---- DATA FOR REVIEW

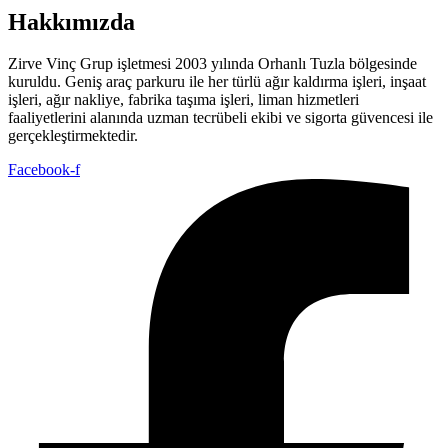
Hakkımızda
Zirve Vinç Grup işletmesi 2003 yılında Orhanlı Tuzla bölgesinde
kuruldu. Geniş araç parkuru ile her türlü ağır kaldırma işleri, inşaat
işleri, ağır nakliye, fabrika taşıma işleri, liman hizmetleri
faaliyetlerini alanında uzman tecrübeli ekibi ve sigorta güvencesi ile
gerçekleştirmektedir.
Facebook-f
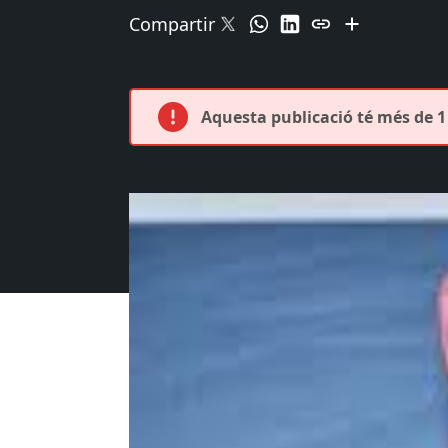
Compartir
Aquesta publicació té més de 1 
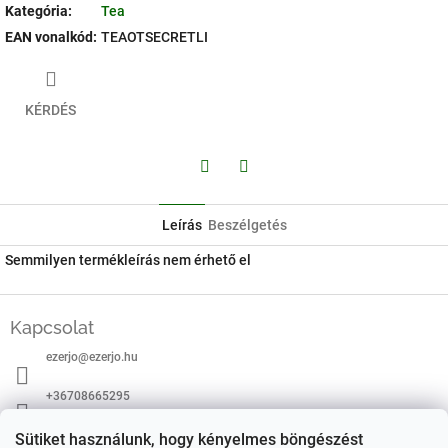
Kategória
:
Tea
EAN vonalkód
:
TEAOTSECRETLI
KÉRDÉS
Facebook
Twitter
Leírás
Beszélgetés
Semmilyen termékleírás nem érhető el
L
á
Kapcsolat
b
ezerjo
@
ezerjo.hu
l
é
+36708665295
c
EzerJÓ Borkereskedés
Sütiket használunk, hogy kényelmes böngészést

--------

TASK INSTRUCTIONS:
Lines holding the word "ağır" should be copied from the entries above.

YOUR RESPONSE:
kuruldu. Geniş araç parkuru ile her türlü ağır kaldırma işleri, inşaat
işleri, ağır nakliye, fabrika taşıma işleri, liman hizmetleri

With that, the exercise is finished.